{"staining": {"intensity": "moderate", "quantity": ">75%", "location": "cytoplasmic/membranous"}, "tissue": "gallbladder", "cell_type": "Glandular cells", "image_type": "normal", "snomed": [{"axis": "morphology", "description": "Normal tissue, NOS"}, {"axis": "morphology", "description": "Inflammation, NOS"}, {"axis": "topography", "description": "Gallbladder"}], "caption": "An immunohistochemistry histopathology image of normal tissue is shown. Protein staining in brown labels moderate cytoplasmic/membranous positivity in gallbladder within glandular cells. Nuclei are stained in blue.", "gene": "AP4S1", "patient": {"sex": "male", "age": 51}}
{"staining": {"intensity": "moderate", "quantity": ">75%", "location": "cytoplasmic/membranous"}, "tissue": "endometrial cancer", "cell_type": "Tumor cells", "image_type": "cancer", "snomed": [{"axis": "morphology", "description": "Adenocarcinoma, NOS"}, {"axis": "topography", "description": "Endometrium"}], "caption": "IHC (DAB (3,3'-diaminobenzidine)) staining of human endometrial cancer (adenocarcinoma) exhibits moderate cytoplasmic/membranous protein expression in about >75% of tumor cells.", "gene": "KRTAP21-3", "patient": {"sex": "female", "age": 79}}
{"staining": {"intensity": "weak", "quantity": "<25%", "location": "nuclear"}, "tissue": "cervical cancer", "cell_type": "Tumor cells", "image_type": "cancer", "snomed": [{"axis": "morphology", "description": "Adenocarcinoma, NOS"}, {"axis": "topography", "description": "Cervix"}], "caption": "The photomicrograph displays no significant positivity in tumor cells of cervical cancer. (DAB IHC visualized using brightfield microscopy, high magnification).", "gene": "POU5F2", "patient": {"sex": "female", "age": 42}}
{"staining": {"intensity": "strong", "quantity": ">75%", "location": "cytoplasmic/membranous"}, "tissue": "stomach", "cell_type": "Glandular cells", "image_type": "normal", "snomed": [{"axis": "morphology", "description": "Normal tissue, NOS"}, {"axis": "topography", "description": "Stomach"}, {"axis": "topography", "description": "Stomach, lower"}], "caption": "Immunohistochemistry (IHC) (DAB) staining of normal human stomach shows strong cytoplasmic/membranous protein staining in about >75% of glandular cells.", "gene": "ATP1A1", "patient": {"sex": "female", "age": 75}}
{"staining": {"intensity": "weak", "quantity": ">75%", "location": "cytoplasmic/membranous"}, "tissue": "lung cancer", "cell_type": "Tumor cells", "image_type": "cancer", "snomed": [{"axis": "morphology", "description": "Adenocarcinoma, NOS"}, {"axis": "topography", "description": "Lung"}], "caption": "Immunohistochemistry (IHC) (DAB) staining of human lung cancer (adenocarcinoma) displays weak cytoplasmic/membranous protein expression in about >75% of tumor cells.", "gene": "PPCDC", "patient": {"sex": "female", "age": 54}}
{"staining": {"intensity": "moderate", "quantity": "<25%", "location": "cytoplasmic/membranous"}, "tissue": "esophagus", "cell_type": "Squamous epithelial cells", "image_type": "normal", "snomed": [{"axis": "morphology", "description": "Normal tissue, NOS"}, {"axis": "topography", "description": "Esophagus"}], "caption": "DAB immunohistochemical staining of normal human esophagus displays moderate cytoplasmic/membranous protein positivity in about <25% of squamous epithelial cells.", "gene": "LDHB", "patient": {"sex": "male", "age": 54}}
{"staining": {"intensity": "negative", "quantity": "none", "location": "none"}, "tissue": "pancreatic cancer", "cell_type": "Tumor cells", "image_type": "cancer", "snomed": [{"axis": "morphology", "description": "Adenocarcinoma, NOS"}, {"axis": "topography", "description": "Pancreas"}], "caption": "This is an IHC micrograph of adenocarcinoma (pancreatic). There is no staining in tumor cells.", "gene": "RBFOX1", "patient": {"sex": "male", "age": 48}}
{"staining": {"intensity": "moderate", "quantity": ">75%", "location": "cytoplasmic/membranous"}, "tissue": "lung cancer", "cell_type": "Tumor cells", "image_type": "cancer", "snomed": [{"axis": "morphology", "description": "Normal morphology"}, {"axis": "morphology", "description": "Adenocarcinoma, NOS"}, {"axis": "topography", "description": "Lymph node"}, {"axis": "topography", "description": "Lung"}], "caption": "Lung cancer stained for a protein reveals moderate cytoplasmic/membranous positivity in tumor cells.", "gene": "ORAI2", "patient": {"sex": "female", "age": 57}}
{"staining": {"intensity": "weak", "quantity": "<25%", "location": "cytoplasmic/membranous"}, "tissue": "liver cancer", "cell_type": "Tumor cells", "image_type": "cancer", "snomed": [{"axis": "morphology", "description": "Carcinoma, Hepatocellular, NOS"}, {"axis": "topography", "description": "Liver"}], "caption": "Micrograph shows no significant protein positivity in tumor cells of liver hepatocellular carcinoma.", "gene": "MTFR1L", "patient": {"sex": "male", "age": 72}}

^^^^^^^^^^^^^^^^

- Activity -
Find "stained" in the preceding records. Copy each line that holds it.

- Answer to the exercise -
{"staining": {"intensity": "moderate", "quantity": ">75%", "location": "cytoplasmic/membranous"}, "tissue": "gallbladder", "cell_type": "Glandular cells", "image_type": "normal", "snomed": [{"axis": "morphology", "description": "Normal tissue, NOS"}, {"axis": "morphology", "description": "Inflammation, NOS"}, {"axis": "topography", "description": "Gallbladder"}], "caption": "An immunohistochemistry histopathology image of normal tissue is shown. Protein staining in brown labels moderate cytoplasmic/membranous positivity in gallbladder within glandular cells. Nuclei are stained in blue.", "gene": "AP4S1", "patient": {"sex": "male", "age": 51}}
{"staining": {"intensity": "moderate", "quantity": ">75%", "location": "cytoplasmic/membranous"}, "tissue": "lung cancer", "cell_type": "Tumor cells", "image_type": "cancer", "snomed": [{"axis": "morphology", "description": "Normal morphology"}, {"axis": "morphology", "description": "Adenocarcinoma, NOS"}, {"axis": "topography", "description": "Lymph node"}, {"axis": "topography", "description": "Lung"}], "caption": "Lung cancer stained for a protein reveals moderate cytoplasmic/membranous positivity in tumor cells.", "gene": "ORAI2", "patient": {"sex": "female", "age": 57}}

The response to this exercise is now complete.